[Data items]
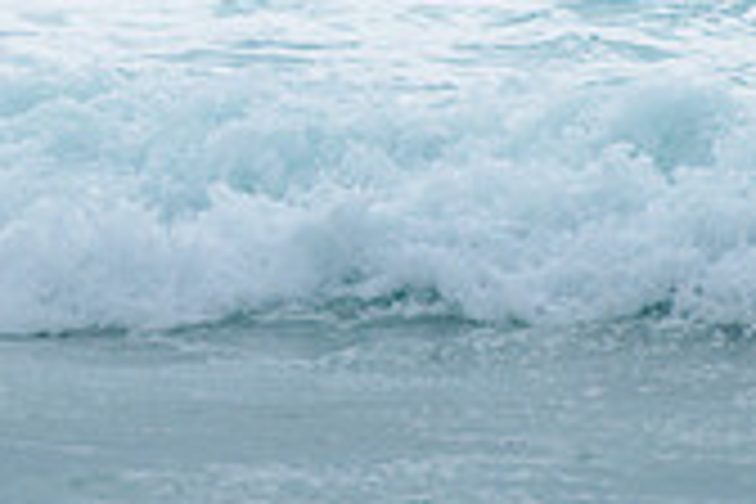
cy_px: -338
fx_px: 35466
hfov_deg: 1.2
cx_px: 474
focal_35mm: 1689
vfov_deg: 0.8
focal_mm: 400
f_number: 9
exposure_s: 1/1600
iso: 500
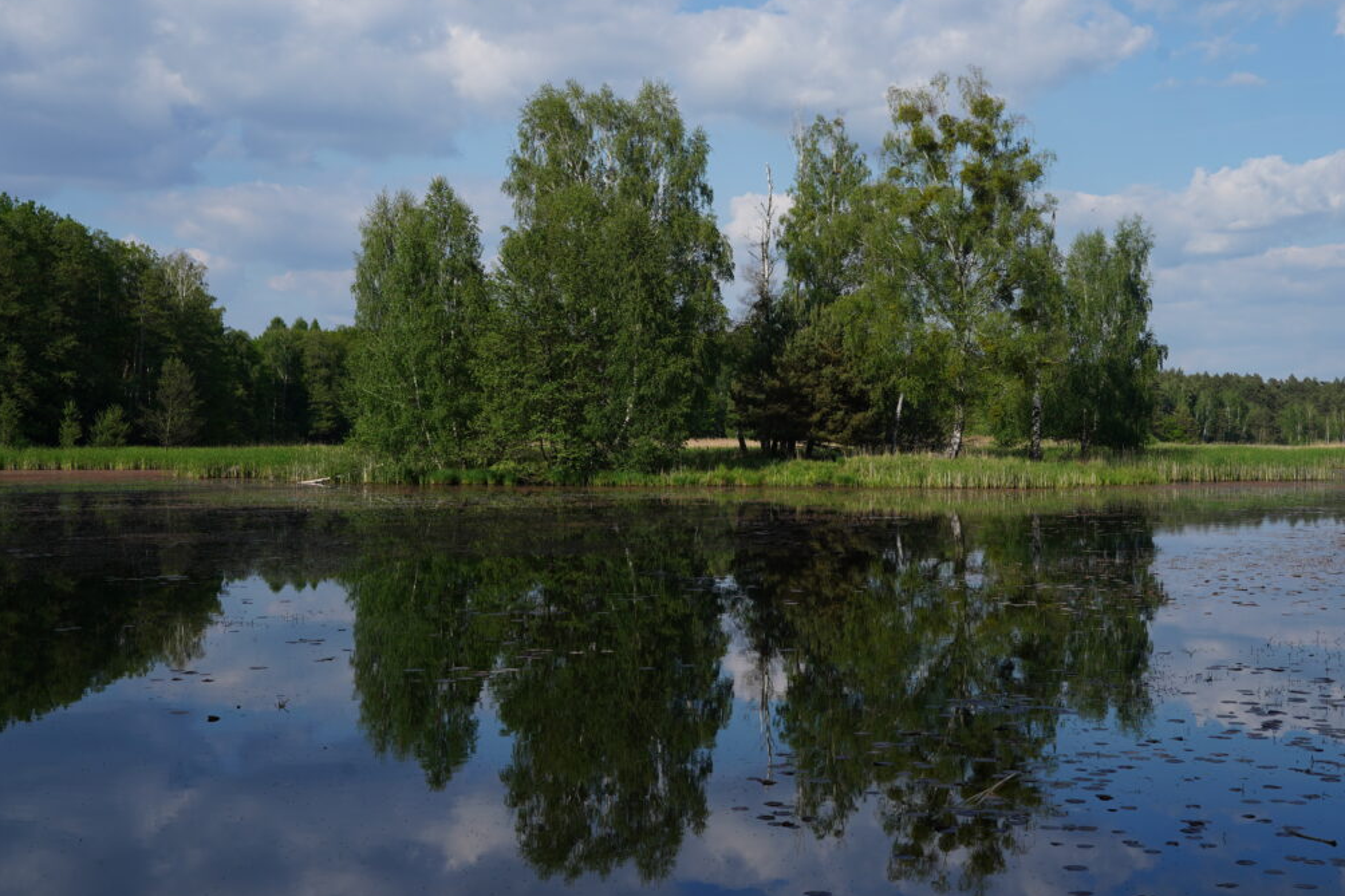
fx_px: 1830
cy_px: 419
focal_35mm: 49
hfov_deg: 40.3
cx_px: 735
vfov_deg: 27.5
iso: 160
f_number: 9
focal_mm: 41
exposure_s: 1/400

Goal of the exercise:
Set down exactly and only the lines from the line that contains "focal_35mm: 1689" through the last line of the entries above, with both of those lines included and the pictures left out.

Output:
focal_35mm: 1689
vfov_deg: 0.8
focal_mm: 400
f_number: 9
exposure_s: 1/1600
iso: 500
fx_px: 1830
cy_px: 419
focal_35mm: 49
hfov_deg: 40.3
cx_px: 735
vfov_deg: 27.5
iso: 160
f_number: 9
focal_mm: 41
exposure_s: 1/400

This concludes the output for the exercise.